A Serbian court has found 12 men guilty of the 2003 assassination of the pro-Western Prime Minister Zoran Djindjic in Belgrade.
Zoran Djindjic wanted to extradite war crimes suspects
All the defendants, who include members of the secret police and alleged mafia kingpins, had denied the charges.
Two former policemen - Milorad "Legija" Ulemek, 39 and Zvezdan Jovanovic, 41 - received 40-year jail terms.
The prosecution argued Djindjic was killed to block his reforms, including the extradition of war crimes suspects.
The trial was the first at Belgrade's Special Court for Organised Crime.
The other 10 men received between eight and 35 years for their part in the assassination. Five of them are still on the run and were tried in absentia.

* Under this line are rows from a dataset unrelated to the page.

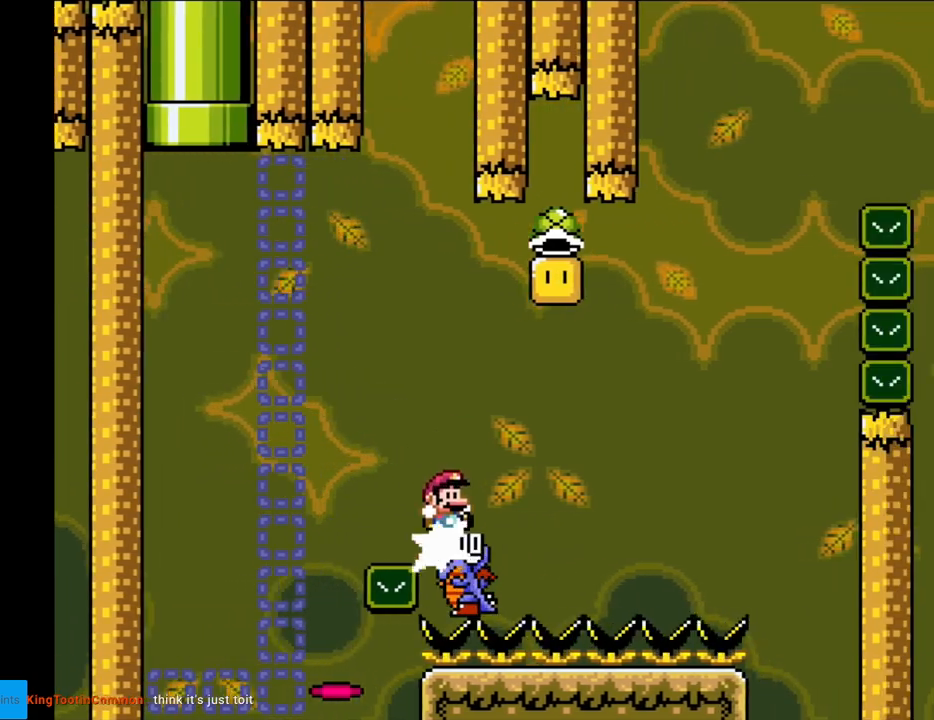
{"buttons": ["B", "Y", "DPAD_LEFT"], "events": [[200, "DPAD_RIGHT", "up"], [217, "DPAD_LEFT", "down"]]}
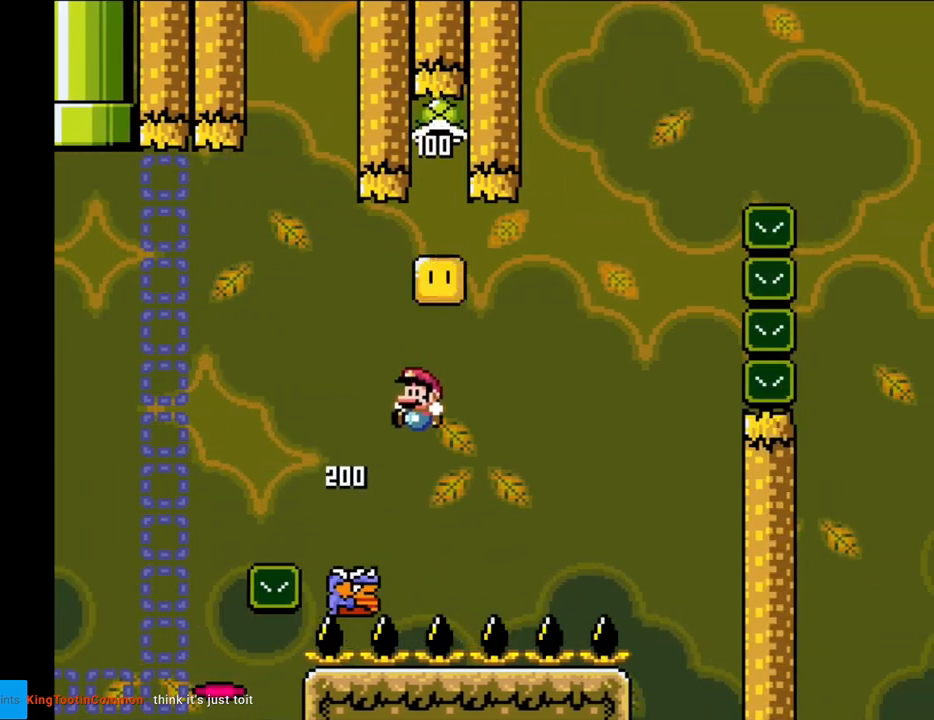
{"buttons": ["B", "Y", "DPAD_RIGHT"], "events": [[50, "DPAD_LEFT", "up"], [67, "DPAD_RIGHT", "down"], [267, "DPAD_RIGHT", "up"], [417, "DPAD_RIGHT", "down"]]}
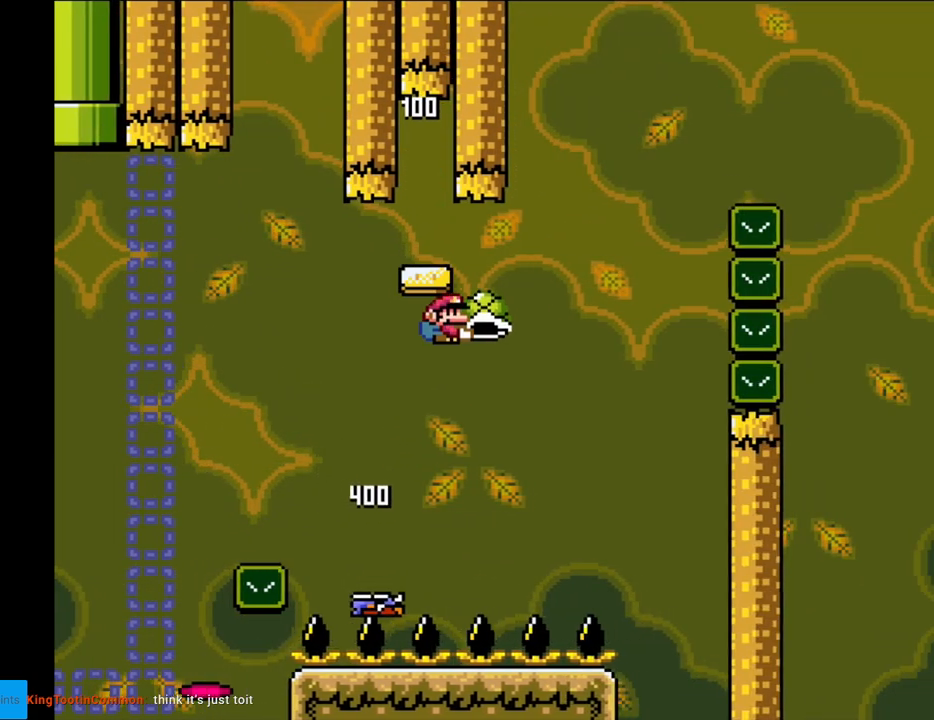
{"buttons": ["B", "Y", "DPAD_RIGHT"], "events": [[150, "Y", "up"], [217, "Y", "down"], [367, "DPAD_RIGHT", "up"], [400, "DPAD_LEFT", "down"], [450, "DPAD_LEFT", "up"], [467, "DPAD_RIGHT", "down"]]}
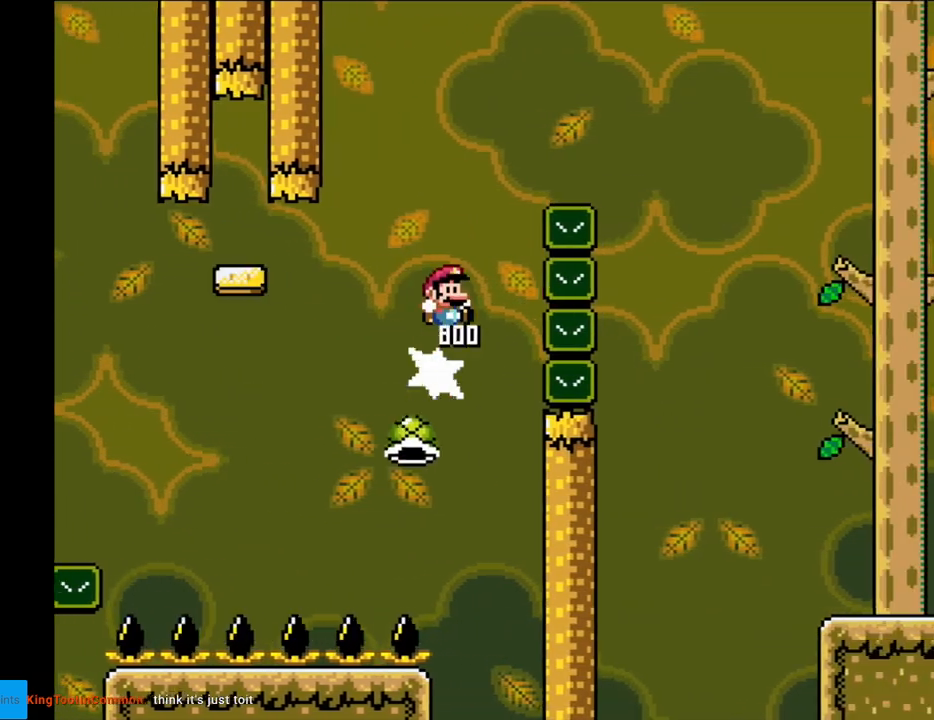
{"buttons": ["B", "Y", "DPAD_RIGHT"], "events": []}
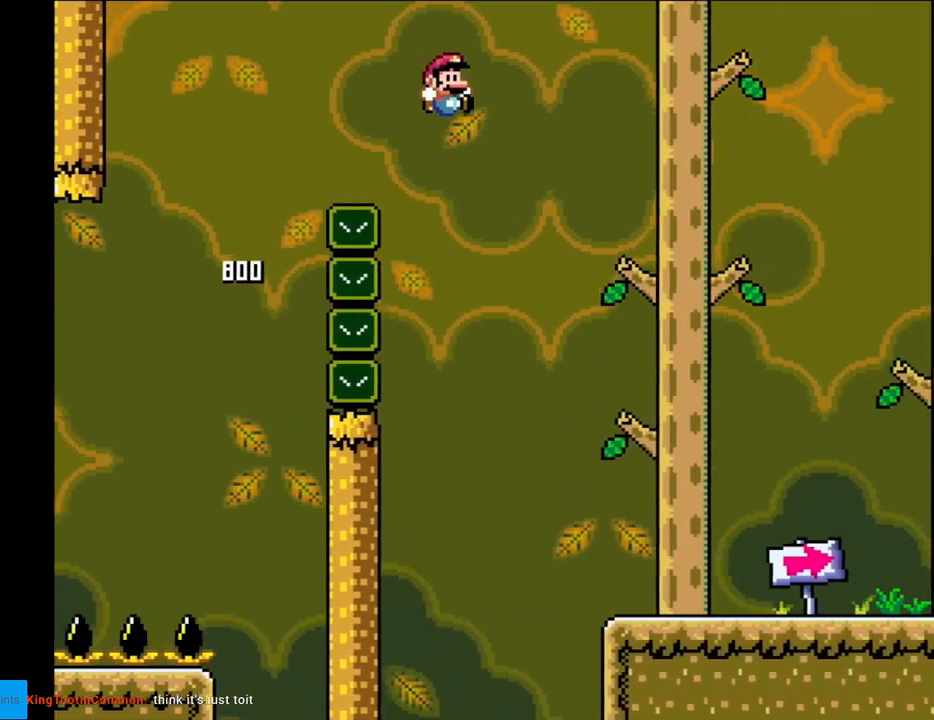
{"buttons": ["Y", "DPAD_RIGHT"], "events": [[417, "B", "up"]]}
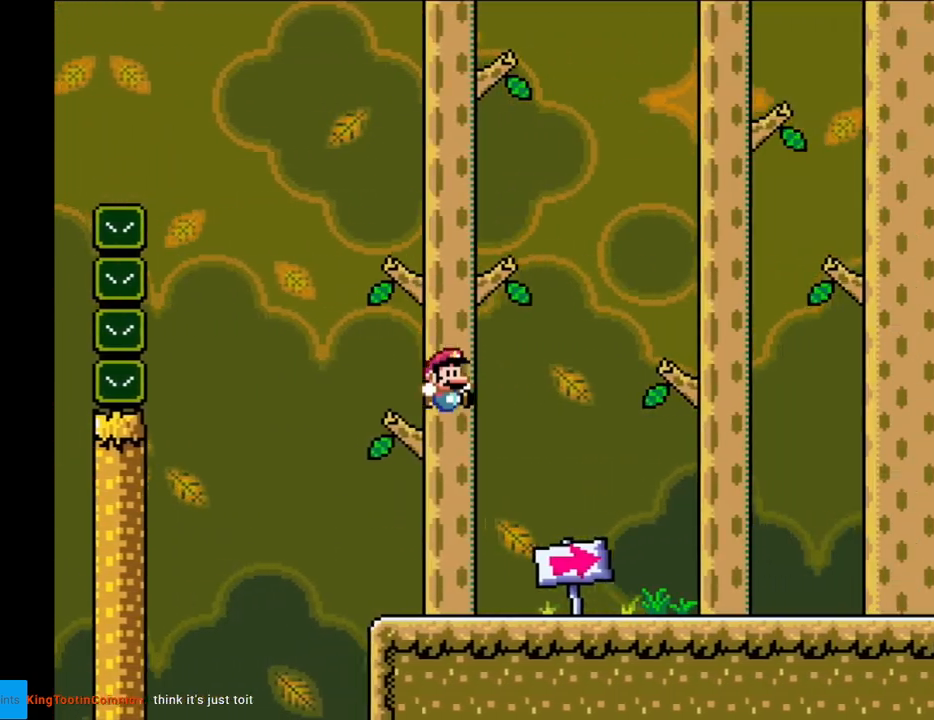
{"buttons": ["Y", "DPAD_RIGHT"], "events": []}
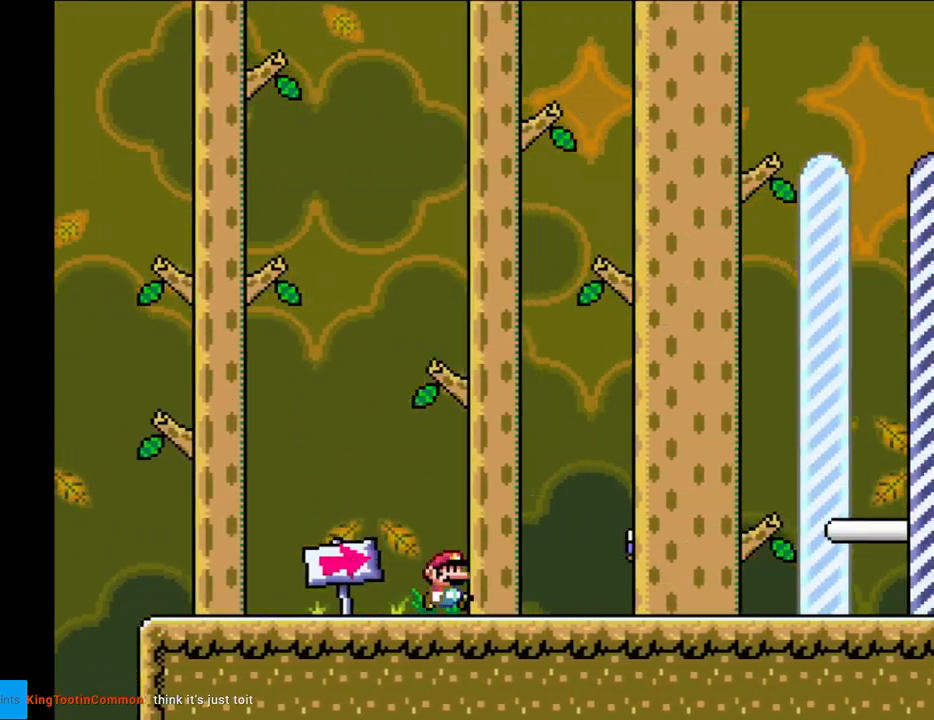
{"buttons": ["B", "Y", "DPAD_RIGHT"], "events": [[317, "B", "down"]]}
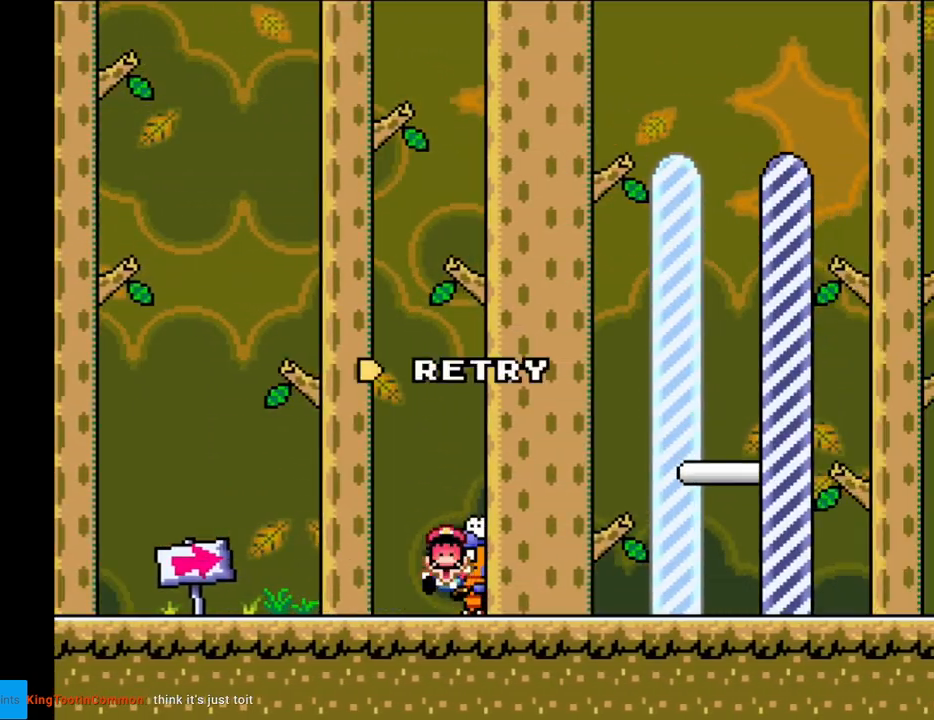
{"buttons": ["A"], "events": [[117, "DPAD_RIGHT", "up"], [133, "B", "up"], [217, "Y", "up"], [383, "A", "down"]]}
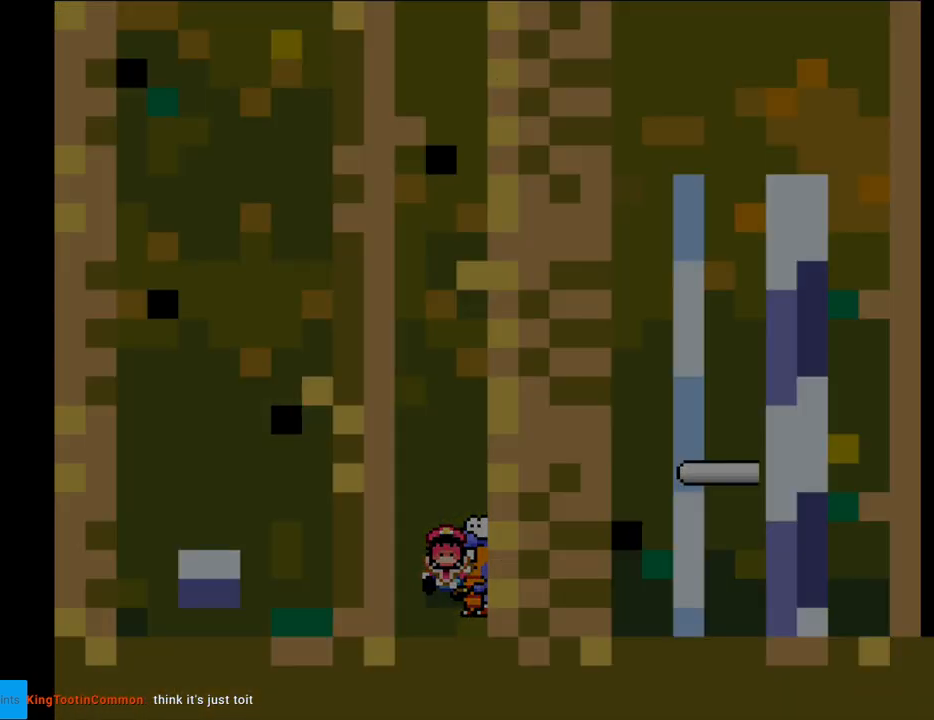
{"buttons": ["A"], "events": [[17, "A", "up"], [100, "A", "down"], [483, "A", "up"], [500, "A", "down"]]}
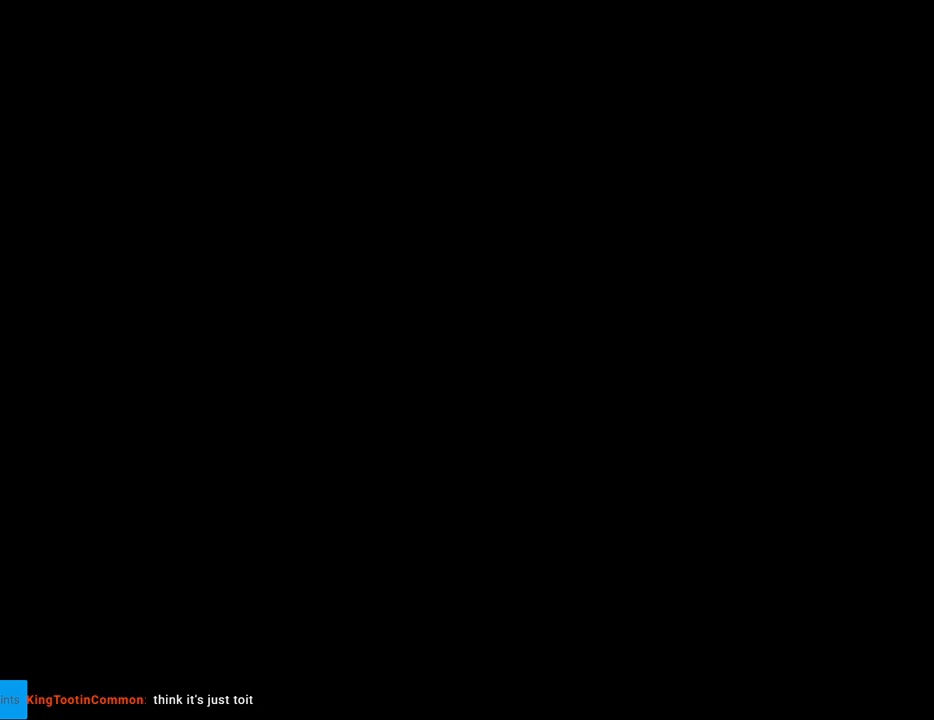
{"buttons": ["Y"], "events": [[117, "A", "up"], [500, "Y", "down"]]}
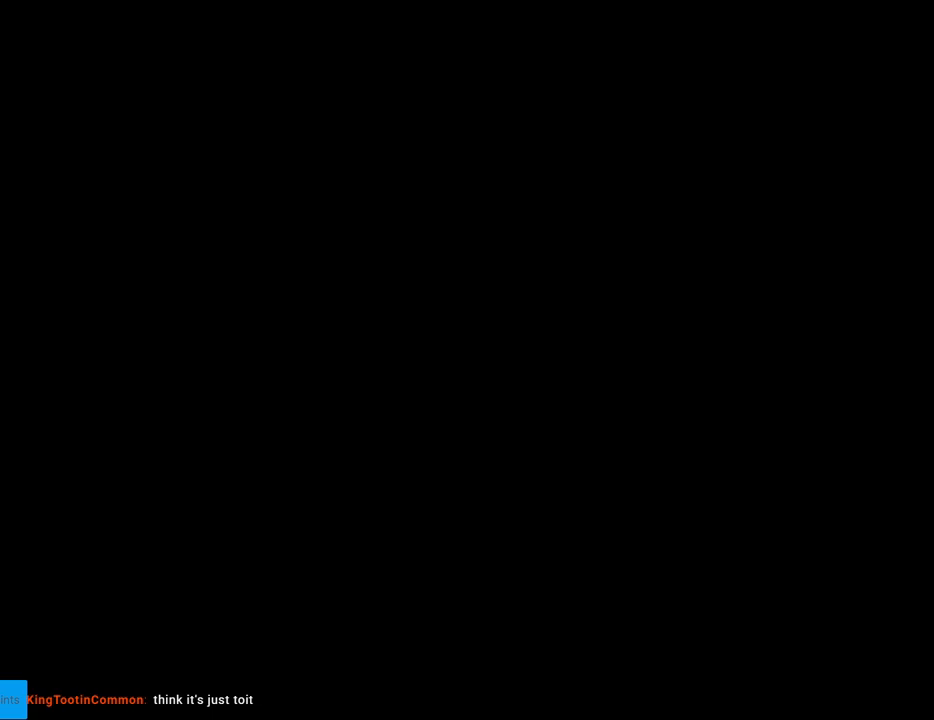
{"buttons": ["B", "Y", "DPAD_RIGHT"], "events": [[50, "B", "down"], [167, "DPAD_RIGHT", "down"]]}
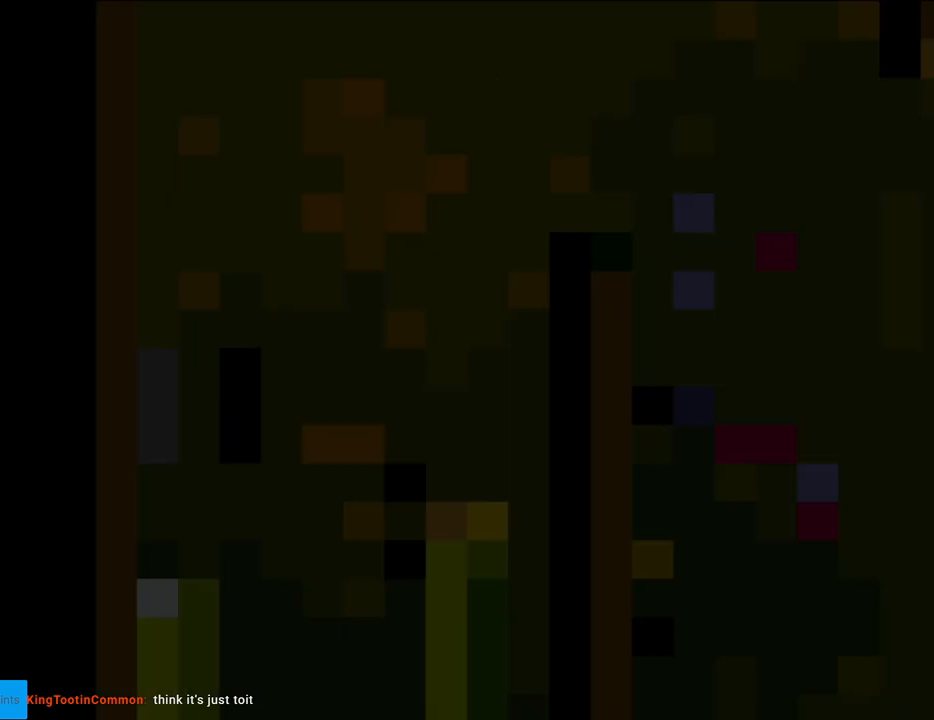
{"buttons": ["X", "DPAD_RIGHT"], "events": [[83, "B", "up"], [267, "Y", "up"], [300, "X", "down"], [400, "A", "down"], [400, "DPAD_RIGHT", "up"], [400, "L1", "down"], [400, "X", "up"], [433, "A", "up"], [433, "DPAD_RIGHT", "down"], [433, "L1", "up"], [433, "X", "down"]]}
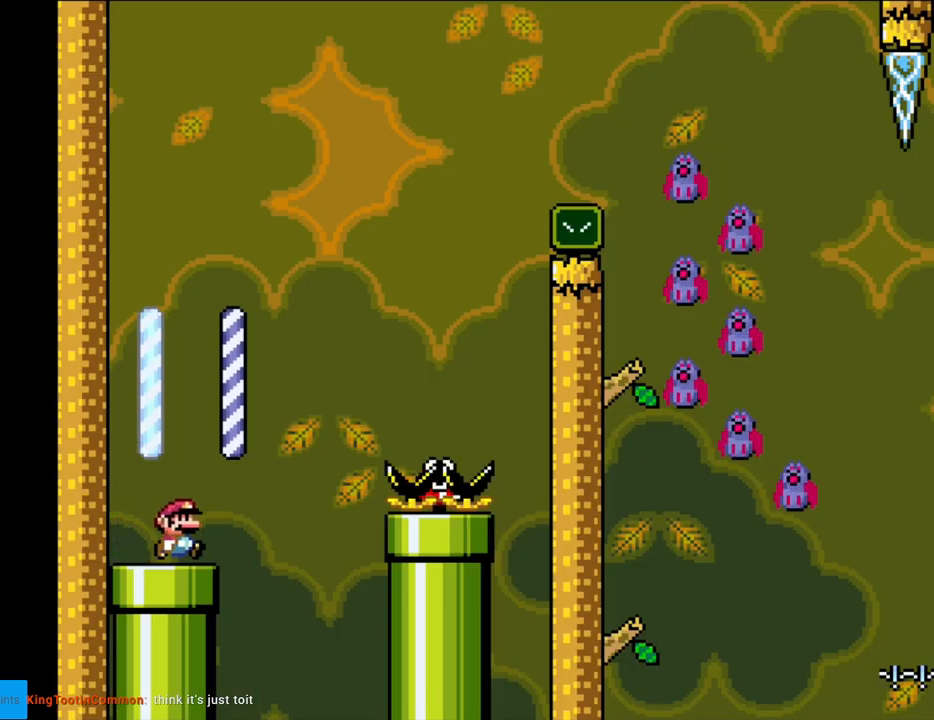
{"buttons": ["A", "X", "DPAD_RIGHT"], "events": [[67, "A", "down"], [350, "A", "up"], [483, "A", "down"]]}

"It was not an ordinary murder, it was a political murder with the aim of destabilising the state," Judge Nata Mesarevic said.
Ulemek, an ex-French Foreign Legionnaire, and Jovanovic were said to be the ringleaders of the plot. They had been members of the Red Berets police unit.
Some of the other 10 found guilty had also served as paramilitaries in the Bosnian, Croatian and Kosovan conflicts.
"It was all prepared by Ulemek. Jovanovic fired the shots," Judge Mesarevic said.
According to the Reuters news agency, Jovanovic wrote a statement saying: "I liquidated Zoran Djindjic personally. I was not interested in the money. I did it to prevent extradition of our people to The Hague."
One gang member, Dejan "Bugsy" Milenkovic, who had been wanted for previous attempts on Mr Djindjic's life, was arrested by police in Greece in 2005.
The charges against him were withdrawn under a plea bargain, reports said.
Dubbed Serbia's "Trial of the Century", the case was beset by problems.
One protected witness and another eyewitness were murdered, while one judge resigned and another received death threats.
Outside the court on Wednesday the relatives of those jailed were booed and whistled by protesters, the BBC's Nick Hawton reports.
The former prime minister was getting out of his official car outside government buildings in Belgrade when he was fatally shot by the sniper on 12 March 2003.
He had come to power following the toppling of Slobodan Milosevic's government in 2000 and his murder sent fresh shockwaves through the country.
A state of emergency was declared and more than 10,000 people were arrested in a massive police operation.
Half a million people attended Mr Djindjic's funeral in a huge outpouring of national grief.